* Directions for this task: In the entries below, identify every line with the string "based" and copy it.

□ □ □ □

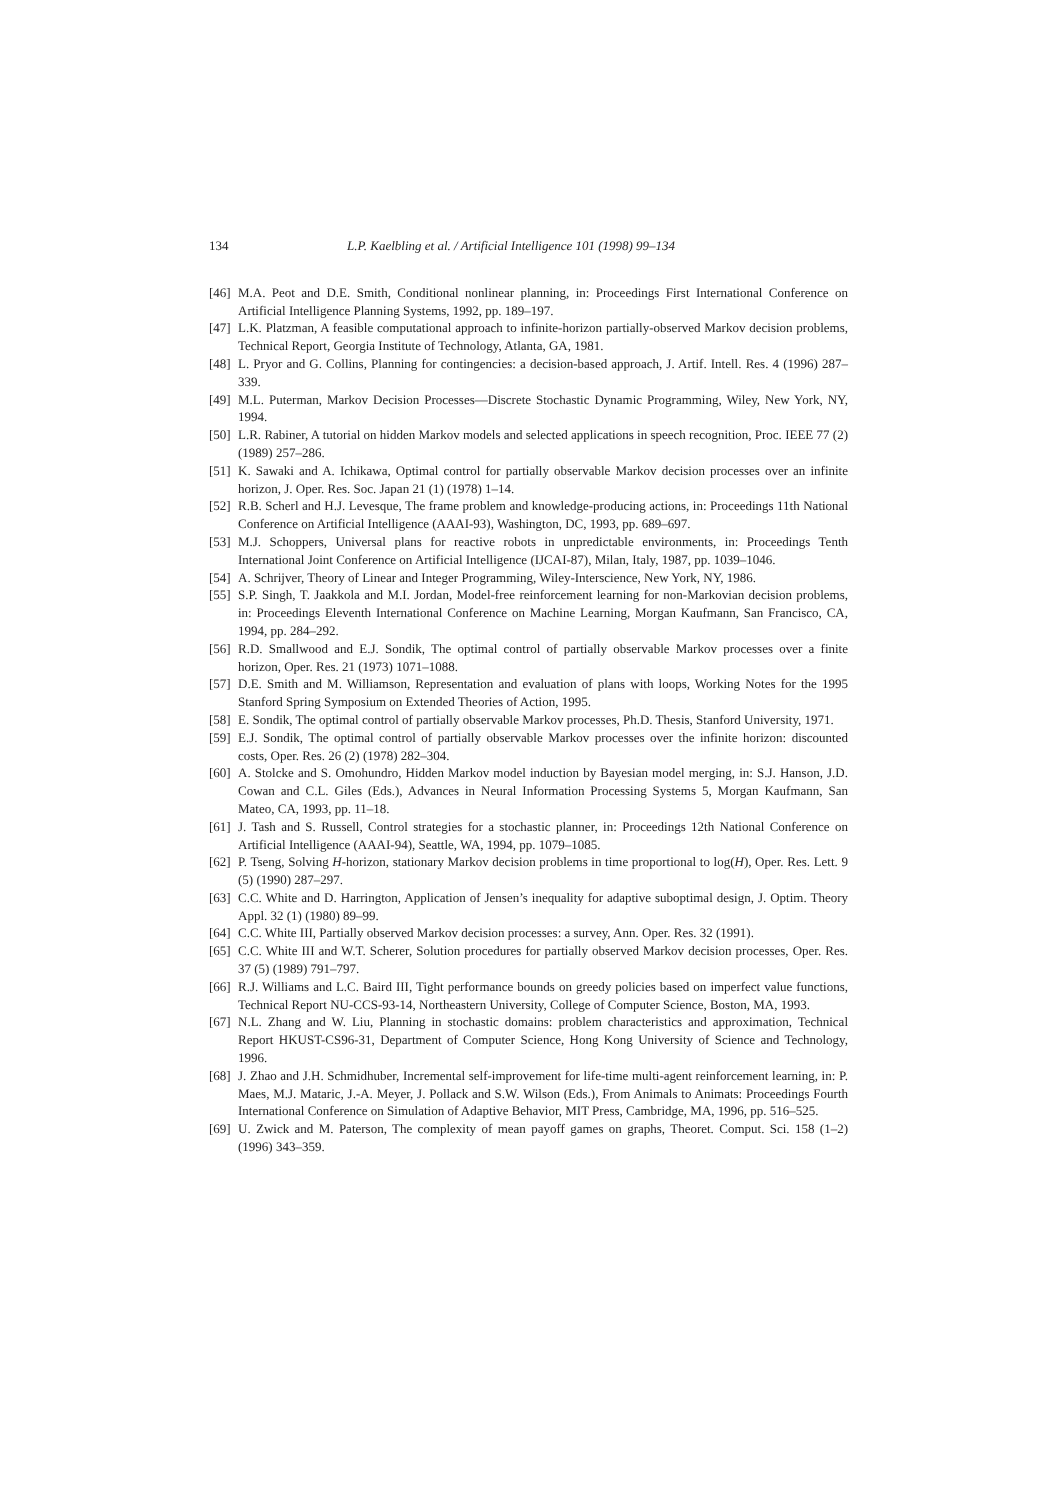134 L.P. Kaelbling et al. / Artificial Intelligence 101 (1998) 99–134
[46] M.A. Peot and D.E. Smith, Conditional nonlinear planning, in: Proceedings First International Conference on Artificial Intelligence Planning Systems, 1992, pp. 189–197.
[47] L.K. Platzman, A feasible computational approach to infinite-horizon partially-observed Markov decision problems, Technical Report, Georgia Institute of Technology, Atlanta, GA, 1981.
[48] L. Pryor and G. Collins, Planning for contingencies: a decision-based approach, J. Artif. Intell. Res. 4 (1996) 287–339.
[49] M.L. Puterman, Markov Decision Processes—Discrete Stochastic Dynamic Programming, Wiley, New York, NY, 1994.
[50] L.R. Rabiner, A tutorial on hidden Markov models and selected applications in speech recognition, Proc. IEEE 77 (2) (1989) 257–286.
[51] K. Sawaki and A. Ichikawa, Optimal control for partially observable Markov decision processes over an infinite horizon, J. Oper. Res. Soc. Japan 21 (1) (1978) 1–14.
[52] R.B. Scherl and H.J. Levesque, The frame problem and knowledge-producing actions, in: Proceedings 11th National Conference on Artificial Intelligence (AAAI-93), Washington, DC, 1993, pp. 689–697.
[53] M.J. Schoppers, Universal plans for reactive robots in unpredictable environments, in: Proceedings Tenth International Joint Conference on Artificial Intelligence (IJCAI-87), Milan, Italy, 1987, pp. 1039–1046.
[54] A. Schrijver, Theory of Linear and Integer Programming, Wiley-Interscience, New York, NY, 1986.
[55] S.P. Singh, T. Jaakkola and M.I. Jordan, Model-free reinforcement learning for non-Markovian decision problems, in: Proceedings Eleventh International Conference on Machine Learning, Morgan Kaufmann, San Francisco, CA, 1994, pp. 284–292.
[56] R.D. Smallwood and E.J. Sondik, The optimal control of partially observable Markov processes over a finite horizon, Oper. Res. 21 (1973) 1071–1088.
[57] D.E. Smith and M. Williamson, Representation and evaluation of plans with loops, Working Notes for the 1995 Stanford Spring Symposium on Extended Theories of Action, 1995.
[58] E. Sondik, The optimal control of partially observable Markov processes, Ph.D. Thesis, Stanford University, 1971.
[59] E.J. Sondik, The optimal control of partially observable Markov processes over the infinite horizon: discounted costs, Oper. Res. 26 (2) (1978) 282–304.
[60] A. Stolcke and S. Omohundro, Hidden Markov model induction by Bayesian model merging, in: S.J. Hanson, J.D. Cowan and C.L. Giles (Eds.), Advances in Neural Information Processing Systems 5, Morgan Kaufmann, San Mateo, CA, 1993, pp. 11–18.
[61] J. Tash and S. Russell, Control strategies for a stochastic planner, in: Proceedings 12th National Conference on Artificial Intelligence (AAAI-94), Seattle, WA, 1994, pp. 1079–1085.
[62] P. Tseng, Solving H-horizon, stationary Markov decision problems in time proportional to log(H), Oper. Res. Lett. 9 (5) (1990) 287–297.
[63] C.C. White and D. Harrington, Application of Jensen’s inequality for adaptive suboptimal design, J. Optim. Theory Appl. 32 (1) (1980) 89–99.
[64] C.C. White III, Partially observed Markov decision processes: a survey, Ann. Oper. Res. 32 (1991).
[65] C.C. White III and W.T. Scherer, Solution procedures for partially observed Markov decision processes, Oper. Res. 37 (5) (1989) 791–797.
[66] R.J. Williams and L.C. Baird III, Tight performance bounds on greedy policies based on imperfect value functions, Technical Report NU-CCS-93-14, Northeastern University, College of Computer Science, Boston, MA, 1993.
[67] N.L. Zhang and W. Liu, Planning in stochastic domains: problem characteristics and approximation, Technical Report HKUST-CS96-31, Department of Computer Science, Hong Kong University of Science and Technology, 1996.
[68] J. Zhao and J.H. Schmidhuber, Incremental self-improvement for life-time multi-agent reinforcement learning, in: P. Maes, M.J. Mataric, J.-A. Meyer, J. Pollack and S.W. Wilson (Eds.), From Animals to Animats: Proceedings Fourth International Conference on Simulation of Adaptive Behavior, MIT Press, Cambridge, MA, 1996, pp. 516–525.
[69] U. Zwick and M. Paterson, The complexity of mean payoff games on graphs, Theoret. Comput. Sci. 158 (1–2) (1996) 343–359.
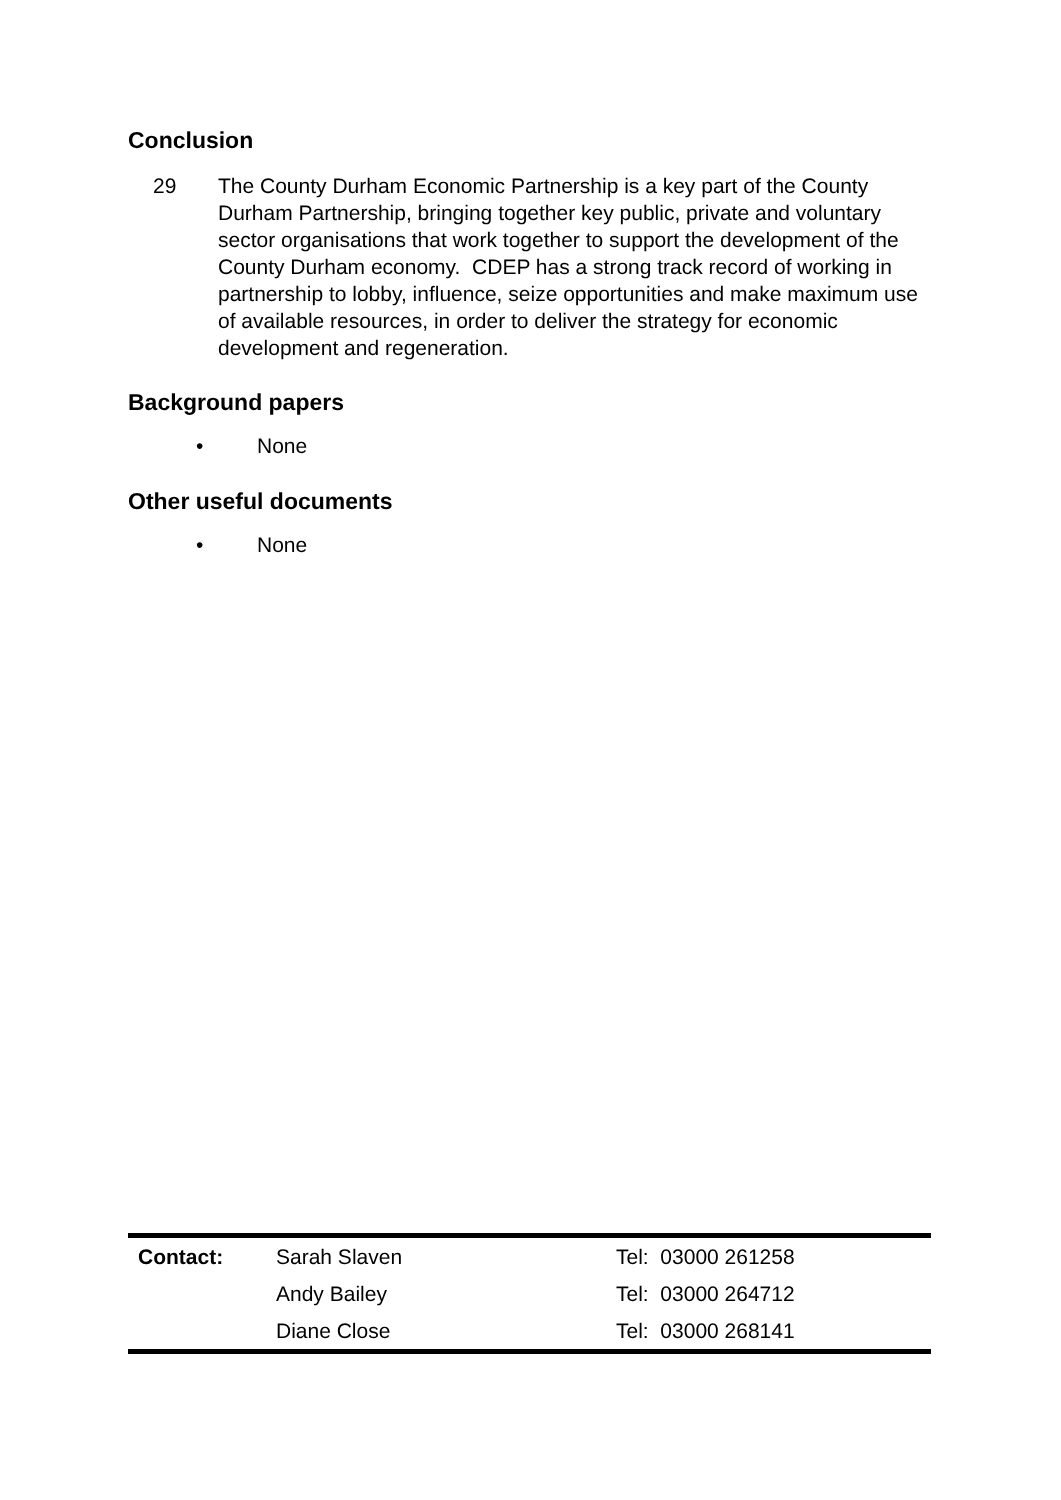Conclusion
29 The County Durham Economic Partnership is a key part of the County Durham Partnership, bringing together key public, private and voluntary sector organisations that work together to support the development of the County Durham economy. CDEP has a strong track record of working in partnership to lobby, influence, seize opportunities and make maximum use of available resources, in order to deliver the strategy for economic development and regeneration.
Background papers
• None
Other useful documents
• None
| Contact: | Sarah Slaven | Tel: 03000 261258 |
| | Andy Bailey | Tel: 03000 264712 |
| | Diane Close | Tel: 03000 268141 |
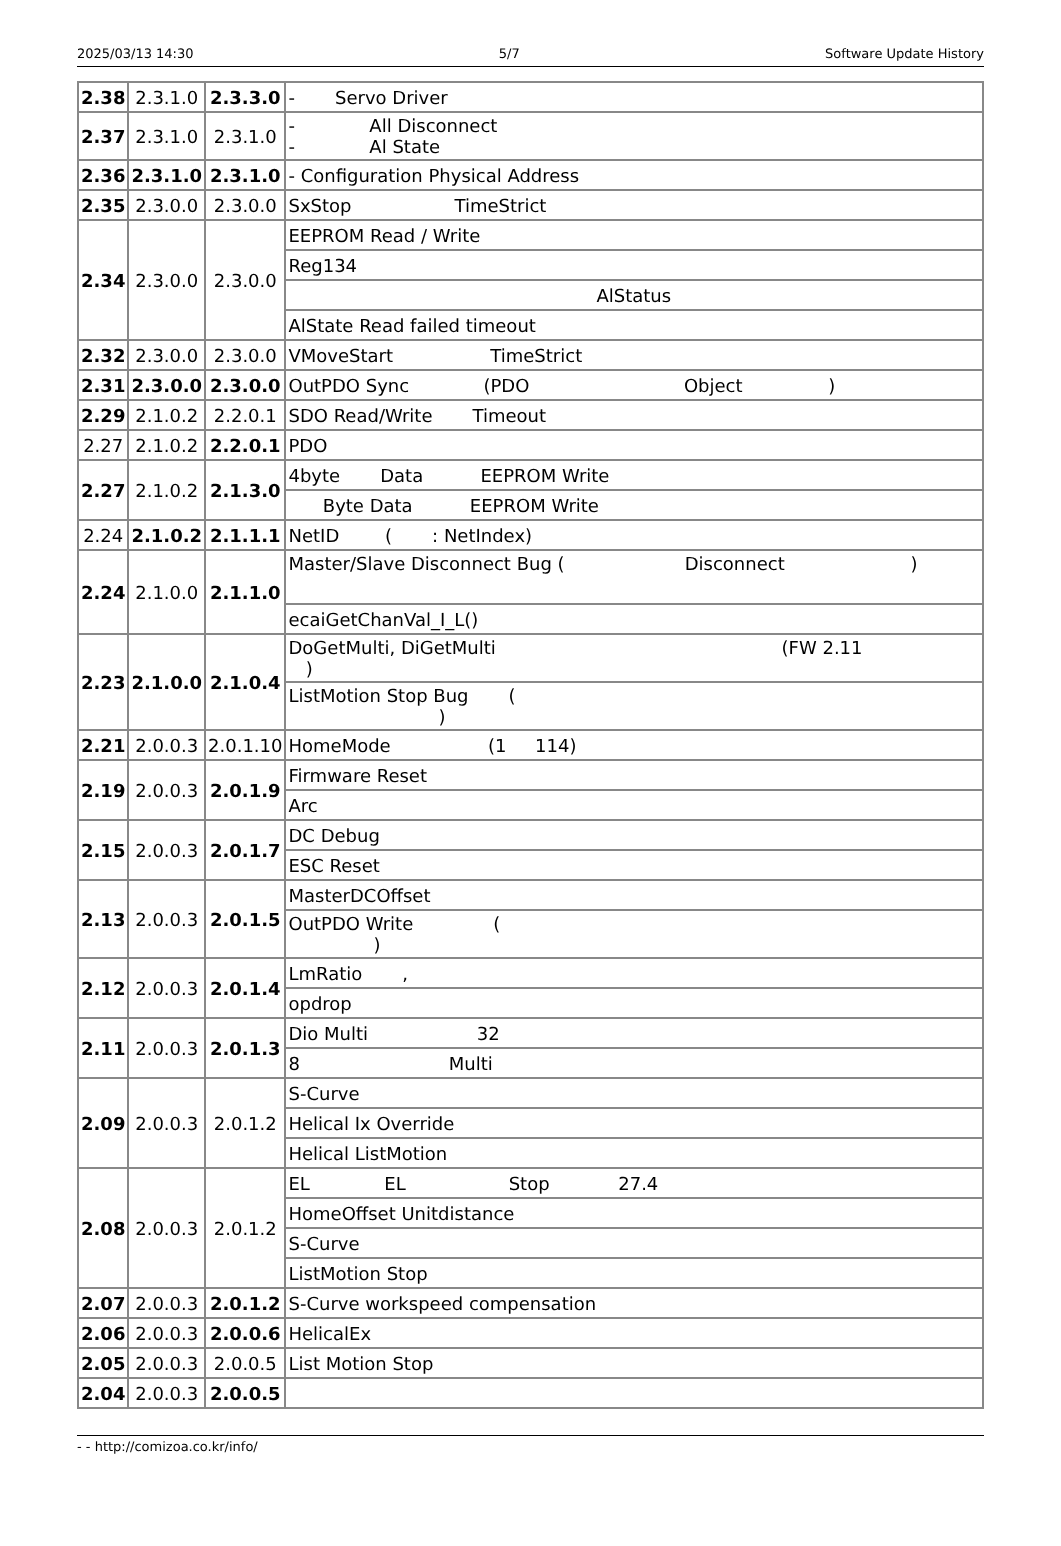2025/03/13 14:30 5/7 Software Update History
| 2.38 | 2.3.1.0 | 2.3.3.0 | - Servo Driver |
| 2.37 | 2.3.1.0 | 2.3.1.0 | - All Disconnect - Al State |
| 2.36 | 2.3.1.0 | 2.3.1.0 | - Configuration Physical Address |
| 2.35 | 2.3.0.0 | 2.3.0.0 | SxStop TimeStrict |
| 2.34 | 2.3.0.0 | 2.3.0.0 | EEPROM Read / Write |
| | | | Reg134 |
| | | | AlStatus |
| | | | AlState Read failed timeout |
| 2.32 | 2.3.0.0 | 2.3.0.0 | VMoveStart TimeStrict |
| 2.31 | 2.3.0.0 | 2.3.0.0 | OutPDO Sync (PDO Object ) |
| 2.29 | 2.1.0.2 | 2.2.0.1 | SDO Read/Write Timeout |
| 2.27 | 2.1.0.2 | 2.2.0.1 | PDO |
| 2.27 | 2.1.0.2 | 2.1.3.0 | 4byte Data EEPROM Write |
| | | | Byte Data EEPROM Write |
| 2.24 | 2.1.0.2 | 2.1.1.1 | NetID ( : NetIndex) |
| 2.24 | 2.1.0.0 | 2.1.1.0 | Master/Slave Disconnect Bug ( Disconnect ) |
| | | | ecaiGetChanVal_I_L() |
| 2.23 | 2.1.0.0 | 2.1.0.4 | DoGetMulti, DiGetMulti (FW 2.11 ) |
| | | | ListMotion Stop Bug ( ) |
| 2.21 | 2.0.0.3 | 2.0.1.10 | HomeMode (1 114) |
| 2.19 | 2.0.0.3 | 2.0.1.9 | Firmware Reset |
| | | | Arc |
| 2.15 | 2.0.0.3 | 2.0.1.7 | DC Debug |
| | | | ESC Reset |
| 2.13 | 2.0.0.3 | 2.0.1.5 | MasterDCOffset |
| | | | OutPDO Write ( ) |
| 2.12 | 2.0.0.3 | 2.0.1.4 | LmRatio , |
| | | | opdrop |
| 2.11 | 2.0.0.3 | 2.0.1.3 | Dio Multi 32 |
| | | | 8 Multi |
| 2.09 | 2.0.0.3 | 2.0.1.2 | S-Curve |
| | | | Helical Ix Override |
| | | | Helical ListMotion |
| 2.08 | 2.0.0.3 | 2.0.1.2 | EL EL Stop 27.4 |
| | | | HomeOffset Unitdistance |
| | | | S-Curve |
| | | | ListMotion Stop |
| 2.07 | 2.0.0.3 | 2.0.1.2 | S-Curve workspeed compensation |
| 2.06 | 2.0.0.3 | 2.0.0.6 | HelicalEx |
| 2.05 | 2.0.0.3 | 2.0.0.5 | List Motion Stop |
| 2.04 | 2.0.0.3 | 2.0.0.5 | |
- - http://comizoa.co.kr/info/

□ □ □ □

* Task answer:
[48] L. Pryor and G. Collins, Planning for contingencies: a decision-based approach, J. Artif. Intell. Res. 4 (1996) 287–339.
[66] R.J. Williams and L.C. Baird III, Tight performance bounds on greedy policies based on imperfect value functions, Technical Report NU-CCS-93-14, Northeastern University, College of Computer Science, Boston, MA, 1993.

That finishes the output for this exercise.